When they looked at 240 cases of legionellosis -- 90 percent of which were sporadic -- that had occurred in Philadelphia, Bucks, Montgomery, Chester and Delaware counties, they found that these cases occurred predictably and overwhelmingly in the summer months.

"Legionella bacteria grow much better in warmer conditions so summertime occurrence makes sense," Dr. David N. Fisman of Princeton University in New Jersey told Reuters Health. "But when we looked at the data in a way that allowed us to control for season, we found that it was day to day changes in rainfall and humidity, which go together, which explain short-term surges in Legionnaire's disease," he added.

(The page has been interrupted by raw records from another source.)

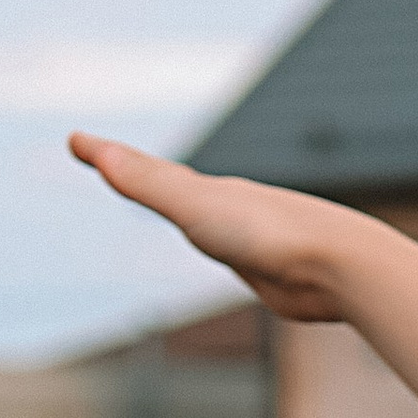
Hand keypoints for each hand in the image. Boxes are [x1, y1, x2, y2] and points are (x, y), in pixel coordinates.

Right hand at [69, 135, 362, 321]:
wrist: (339, 265)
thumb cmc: (266, 233)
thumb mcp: (194, 207)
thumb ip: (148, 183)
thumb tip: (97, 152)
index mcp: (206, 192)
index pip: (146, 171)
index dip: (110, 158)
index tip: (78, 142)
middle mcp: (231, 208)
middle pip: (180, 188)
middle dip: (149, 176)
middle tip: (118, 165)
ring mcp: (254, 241)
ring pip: (216, 221)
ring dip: (197, 211)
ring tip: (184, 204)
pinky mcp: (277, 276)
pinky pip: (243, 257)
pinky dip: (231, 249)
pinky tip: (244, 259)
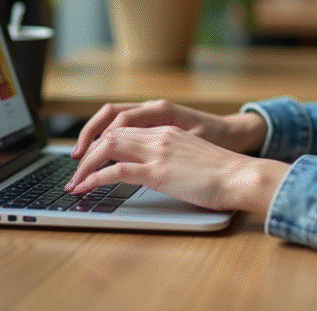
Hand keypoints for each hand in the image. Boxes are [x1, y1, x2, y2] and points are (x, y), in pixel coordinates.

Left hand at [64, 124, 287, 214]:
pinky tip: (85, 188)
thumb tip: (159, 172)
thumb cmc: (225, 173)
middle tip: (75, 171)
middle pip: (111, 134)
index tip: (90, 157)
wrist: (241, 175)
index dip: (102, 141)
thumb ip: (173, 158)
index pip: (125, 128)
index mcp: (167, 130)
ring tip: (74, 183)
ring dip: (85, 166)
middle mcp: (159, 135)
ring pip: (108, 148)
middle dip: (87, 152)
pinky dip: (94, 178)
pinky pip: (116, 170)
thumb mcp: (194, 157)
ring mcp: (157, 151)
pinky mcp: (157, 171)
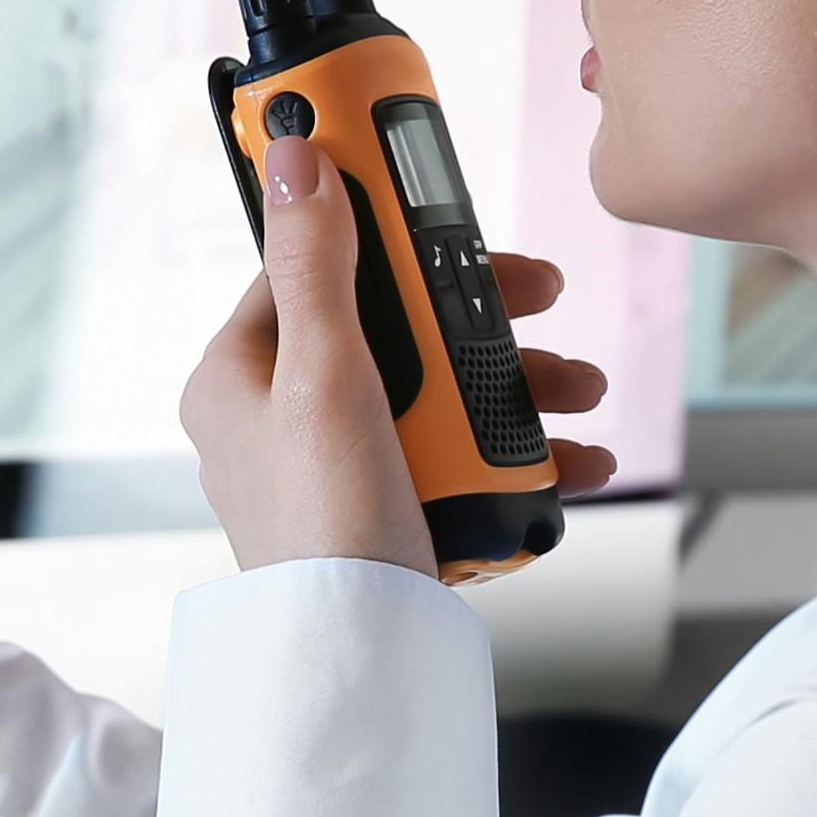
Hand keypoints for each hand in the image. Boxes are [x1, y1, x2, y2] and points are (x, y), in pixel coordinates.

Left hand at [177, 131, 620, 575]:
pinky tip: (570, 456)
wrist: (361, 656)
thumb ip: (316, 265)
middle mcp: (279, 419)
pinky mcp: (384, 511)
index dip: (389, 237)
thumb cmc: (325, 527)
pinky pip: (453, 457)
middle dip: (481, 319)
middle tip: (542, 305)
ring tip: (577, 394)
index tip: (446, 211)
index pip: (315, 267)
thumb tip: (296, 160)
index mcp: (239, 377)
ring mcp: (335, 467)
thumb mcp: (324, 374)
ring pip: (435, 391)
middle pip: (393, 328)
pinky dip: (513, 450)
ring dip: (517, 384)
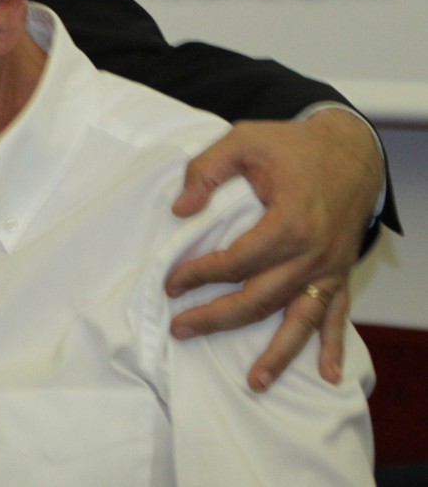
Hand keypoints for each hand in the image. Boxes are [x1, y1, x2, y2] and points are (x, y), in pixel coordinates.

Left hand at [165, 110, 380, 391]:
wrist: (350, 150)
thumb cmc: (292, 147)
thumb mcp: (243, 140)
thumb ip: (206, 170)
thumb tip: (180, 210)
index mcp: (288, 222)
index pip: (236, 261)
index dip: (199, 274)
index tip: (171, 284)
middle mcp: (312, 253)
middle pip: (260, 298)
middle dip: (217, 318)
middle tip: (181, 330)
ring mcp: (329, 268)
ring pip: (298, 318)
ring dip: (276, 352)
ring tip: (254, 380)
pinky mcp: (340, 273)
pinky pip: (338, 315)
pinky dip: (334, 346)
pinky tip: (326, 374)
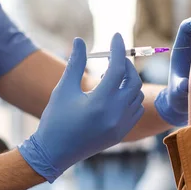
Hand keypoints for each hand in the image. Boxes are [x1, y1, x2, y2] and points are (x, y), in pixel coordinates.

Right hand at [19, 34, 144, 181]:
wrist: (54, 153)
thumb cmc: (55, 119)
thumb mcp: (63, 89)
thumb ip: (75, 63)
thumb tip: (80, 40)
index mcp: (100, 102)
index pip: (118, 68)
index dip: (118, 49)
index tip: (116, 36)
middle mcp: (115, 115)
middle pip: (133, 81)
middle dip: (125, 65)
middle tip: (112, 58)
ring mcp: (120, 126)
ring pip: (137, 95)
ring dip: (128, 81)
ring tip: (108, 77)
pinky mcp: (121, 133)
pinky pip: (136, 110)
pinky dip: (131, 97)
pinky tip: (114, 93)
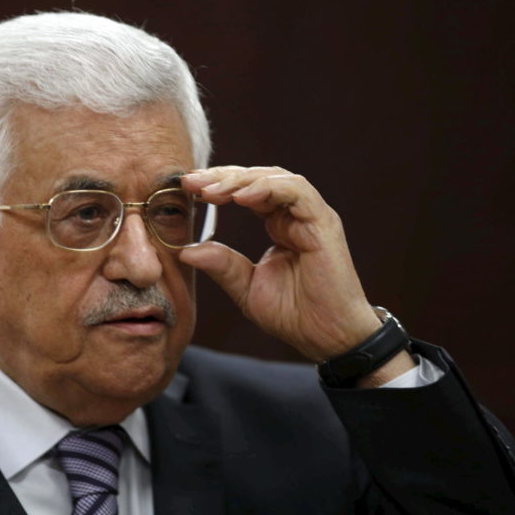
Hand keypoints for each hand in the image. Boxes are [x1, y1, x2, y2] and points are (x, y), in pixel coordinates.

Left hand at [179, 166, 390, 363]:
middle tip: (191, 182)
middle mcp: (295, 215)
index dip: (217, 185)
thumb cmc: (295, 315)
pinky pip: (297, 191)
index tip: (186, 188)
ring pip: (275, 178)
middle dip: (221, 176)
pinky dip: (267, 189)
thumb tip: (185, 249)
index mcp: (279, 225)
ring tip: (210, 190)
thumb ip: (221, 265)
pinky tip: (241, 197)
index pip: (246, 191)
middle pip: (257, 178)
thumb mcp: (246, 288)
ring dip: (240, 180)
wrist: (329, 338)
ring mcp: (311, 217)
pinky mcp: (323, 224)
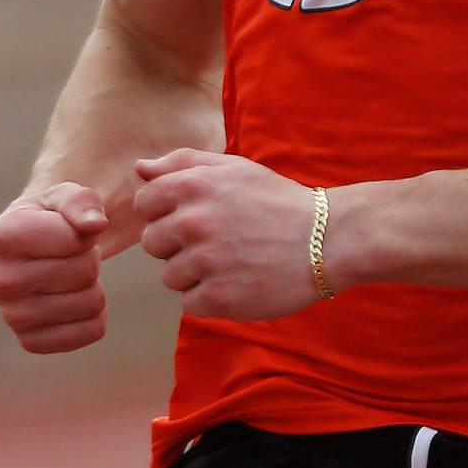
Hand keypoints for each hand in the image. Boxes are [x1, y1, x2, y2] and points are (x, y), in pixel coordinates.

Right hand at [0, 184, 108, 352]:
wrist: (37, 253)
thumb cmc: (53, 219)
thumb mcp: (66, 196)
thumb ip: (81, 202)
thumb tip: (95, 225)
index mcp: (2, 236)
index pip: (74, 240)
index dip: (85, 233)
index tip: (70, 230)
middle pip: (85, 272)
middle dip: (90, 259)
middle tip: (72, 256)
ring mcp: (12, 316)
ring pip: (92, 303)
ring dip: (93, 286)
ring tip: (70, 276)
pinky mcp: (31, 341)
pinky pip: (92, 331)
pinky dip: (95, 315)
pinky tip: (73, 300)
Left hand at [133, 150, 320, 322]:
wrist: (327, 240)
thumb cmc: (277, 202)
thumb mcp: (233, 168)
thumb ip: (181, 163)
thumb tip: (140, 168)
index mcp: (193, 186)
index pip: (144, 204)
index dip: (165, 212)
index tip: (192, 218)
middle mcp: (193, 223)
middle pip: (151, 243)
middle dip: (176, 244)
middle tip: (215, 241)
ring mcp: (205, 262)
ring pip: (169, 276)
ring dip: (193, 274)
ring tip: (229, 263)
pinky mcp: (219, 298)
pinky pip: (189, 303)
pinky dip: (209, 298)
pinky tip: (236, 283)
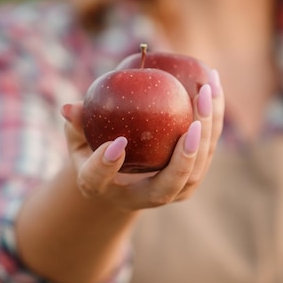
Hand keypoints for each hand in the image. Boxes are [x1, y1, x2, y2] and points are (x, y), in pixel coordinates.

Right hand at [61, 69, 224, 212]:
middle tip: (192, 122)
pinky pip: (207, 147)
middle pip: (170, 184)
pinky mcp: (192, 175)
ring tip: (207, 89)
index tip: (115, 143)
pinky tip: (213, 84)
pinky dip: (214, 118)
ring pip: (198, 167)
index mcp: (106, 190)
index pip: (100, 181)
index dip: (105, 165)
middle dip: (185, 156)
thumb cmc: (96, 153)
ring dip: (208, 129)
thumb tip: (68, 107)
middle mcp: (144, 198)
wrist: (123, 179)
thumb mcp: (78, 141)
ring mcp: (173, 190)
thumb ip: (76, 125)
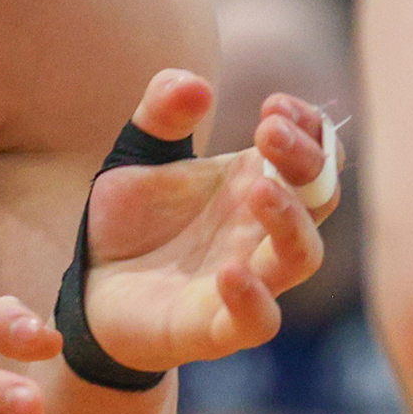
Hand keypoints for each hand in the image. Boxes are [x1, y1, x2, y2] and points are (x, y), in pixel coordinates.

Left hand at [77, 69, 338, 374]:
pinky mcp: (216, 328)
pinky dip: (253, 299)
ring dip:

According to Fisman, "when it rains, you get a 2.5-fold increase in the occurrence of Legionnaire's disease over the next 6 to 9 days. Because this time lag is longer than the incubation period of Legionnaire's (thought to be less than 6 days, usually), it seems as though the effect of rain must have something to do with the amount of Legionella bacteria in the environment."

Rainfall acutely increases microbial contamination and sediments in drinking water, Fisman's team explains in The Journal of Infectious Diseases. Organic sediments and the presence of other microorganisms increase Legionella replication, and sediments diminish the effectiveness of chlorination.